[Opening Data shown section]

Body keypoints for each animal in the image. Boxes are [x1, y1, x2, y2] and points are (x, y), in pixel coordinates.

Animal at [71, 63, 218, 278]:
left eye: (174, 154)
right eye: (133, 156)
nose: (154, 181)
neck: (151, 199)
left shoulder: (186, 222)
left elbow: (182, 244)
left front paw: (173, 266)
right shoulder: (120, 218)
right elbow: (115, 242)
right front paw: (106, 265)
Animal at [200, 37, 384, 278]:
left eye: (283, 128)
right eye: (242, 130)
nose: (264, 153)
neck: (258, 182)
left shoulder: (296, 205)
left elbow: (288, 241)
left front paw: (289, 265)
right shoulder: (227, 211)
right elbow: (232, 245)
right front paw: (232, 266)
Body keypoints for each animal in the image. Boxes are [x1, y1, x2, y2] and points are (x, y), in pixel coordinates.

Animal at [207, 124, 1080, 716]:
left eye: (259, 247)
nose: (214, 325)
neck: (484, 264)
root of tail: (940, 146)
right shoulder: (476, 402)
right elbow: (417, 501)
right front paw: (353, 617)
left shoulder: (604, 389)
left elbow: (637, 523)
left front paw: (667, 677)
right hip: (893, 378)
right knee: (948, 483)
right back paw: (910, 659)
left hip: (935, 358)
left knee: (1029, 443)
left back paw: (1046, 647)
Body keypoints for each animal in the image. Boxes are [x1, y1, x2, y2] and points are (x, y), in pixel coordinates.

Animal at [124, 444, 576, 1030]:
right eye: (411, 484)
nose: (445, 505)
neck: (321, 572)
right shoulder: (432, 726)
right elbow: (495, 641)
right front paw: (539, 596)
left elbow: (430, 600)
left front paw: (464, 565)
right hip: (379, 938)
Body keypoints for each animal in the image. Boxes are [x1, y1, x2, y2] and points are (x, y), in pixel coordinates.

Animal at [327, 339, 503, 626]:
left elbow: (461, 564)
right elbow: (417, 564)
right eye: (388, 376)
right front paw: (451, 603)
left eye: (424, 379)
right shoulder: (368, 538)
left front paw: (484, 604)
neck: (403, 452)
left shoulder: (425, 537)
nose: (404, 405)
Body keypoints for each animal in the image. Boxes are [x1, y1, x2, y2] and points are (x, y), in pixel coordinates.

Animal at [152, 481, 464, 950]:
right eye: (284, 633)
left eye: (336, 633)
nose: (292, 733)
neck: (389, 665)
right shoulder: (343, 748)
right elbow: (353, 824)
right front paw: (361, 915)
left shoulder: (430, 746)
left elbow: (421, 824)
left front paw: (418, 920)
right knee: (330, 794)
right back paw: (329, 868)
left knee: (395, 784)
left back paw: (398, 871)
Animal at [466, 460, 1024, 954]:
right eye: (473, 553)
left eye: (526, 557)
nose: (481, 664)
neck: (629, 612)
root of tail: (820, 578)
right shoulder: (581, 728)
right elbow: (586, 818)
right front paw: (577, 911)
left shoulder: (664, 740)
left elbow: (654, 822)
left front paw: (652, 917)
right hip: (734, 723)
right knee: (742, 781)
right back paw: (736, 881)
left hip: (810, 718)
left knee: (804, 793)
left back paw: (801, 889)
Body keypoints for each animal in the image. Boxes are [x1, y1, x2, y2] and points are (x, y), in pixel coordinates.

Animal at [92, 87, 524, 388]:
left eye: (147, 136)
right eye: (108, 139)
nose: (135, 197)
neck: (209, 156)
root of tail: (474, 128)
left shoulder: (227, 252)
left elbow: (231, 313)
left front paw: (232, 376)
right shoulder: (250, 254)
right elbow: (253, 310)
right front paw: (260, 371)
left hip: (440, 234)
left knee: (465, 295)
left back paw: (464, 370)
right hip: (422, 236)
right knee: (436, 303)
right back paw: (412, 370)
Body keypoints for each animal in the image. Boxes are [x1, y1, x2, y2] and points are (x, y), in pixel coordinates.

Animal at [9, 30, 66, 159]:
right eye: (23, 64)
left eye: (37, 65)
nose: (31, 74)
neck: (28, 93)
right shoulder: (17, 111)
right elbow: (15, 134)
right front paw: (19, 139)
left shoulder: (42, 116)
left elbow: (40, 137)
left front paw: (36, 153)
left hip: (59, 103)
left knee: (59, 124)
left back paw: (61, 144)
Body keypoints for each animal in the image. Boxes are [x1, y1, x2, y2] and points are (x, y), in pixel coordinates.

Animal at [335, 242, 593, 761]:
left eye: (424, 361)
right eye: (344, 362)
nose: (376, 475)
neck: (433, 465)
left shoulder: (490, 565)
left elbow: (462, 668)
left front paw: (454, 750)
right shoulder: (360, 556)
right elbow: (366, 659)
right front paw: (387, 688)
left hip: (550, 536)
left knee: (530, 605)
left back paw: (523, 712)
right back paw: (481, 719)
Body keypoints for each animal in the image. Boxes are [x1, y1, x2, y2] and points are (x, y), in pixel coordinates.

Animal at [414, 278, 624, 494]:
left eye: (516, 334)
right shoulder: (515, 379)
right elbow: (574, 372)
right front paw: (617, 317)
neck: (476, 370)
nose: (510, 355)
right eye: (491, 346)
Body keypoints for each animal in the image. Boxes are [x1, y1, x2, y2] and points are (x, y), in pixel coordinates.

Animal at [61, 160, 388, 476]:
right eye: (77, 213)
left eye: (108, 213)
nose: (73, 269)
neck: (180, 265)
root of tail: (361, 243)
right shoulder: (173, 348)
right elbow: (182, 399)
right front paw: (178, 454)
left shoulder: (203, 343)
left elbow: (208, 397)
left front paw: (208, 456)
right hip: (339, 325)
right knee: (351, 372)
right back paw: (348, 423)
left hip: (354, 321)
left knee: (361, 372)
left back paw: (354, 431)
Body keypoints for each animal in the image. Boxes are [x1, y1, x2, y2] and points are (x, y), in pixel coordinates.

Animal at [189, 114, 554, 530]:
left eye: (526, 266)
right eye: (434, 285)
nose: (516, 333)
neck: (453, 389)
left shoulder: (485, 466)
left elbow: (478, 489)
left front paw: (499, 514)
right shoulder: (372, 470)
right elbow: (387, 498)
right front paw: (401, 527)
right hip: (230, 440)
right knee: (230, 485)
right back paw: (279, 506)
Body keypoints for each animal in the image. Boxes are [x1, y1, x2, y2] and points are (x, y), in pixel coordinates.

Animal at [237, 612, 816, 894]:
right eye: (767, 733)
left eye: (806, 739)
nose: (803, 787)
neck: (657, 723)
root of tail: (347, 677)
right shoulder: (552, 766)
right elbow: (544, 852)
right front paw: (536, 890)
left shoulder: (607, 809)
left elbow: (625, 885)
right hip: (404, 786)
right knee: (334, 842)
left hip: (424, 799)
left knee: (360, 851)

[Closing Data shown section]

■ **What the task asks**
Reproduce the listing from the "left elbow: (625, 885)" line onward, verbatim.

■ **Answer to the exercise**
left elbow: (625, 885)
right hip: (404, 786)
right knee: (334, 842)
left hip: (424, 799)
left knee: (360, 851)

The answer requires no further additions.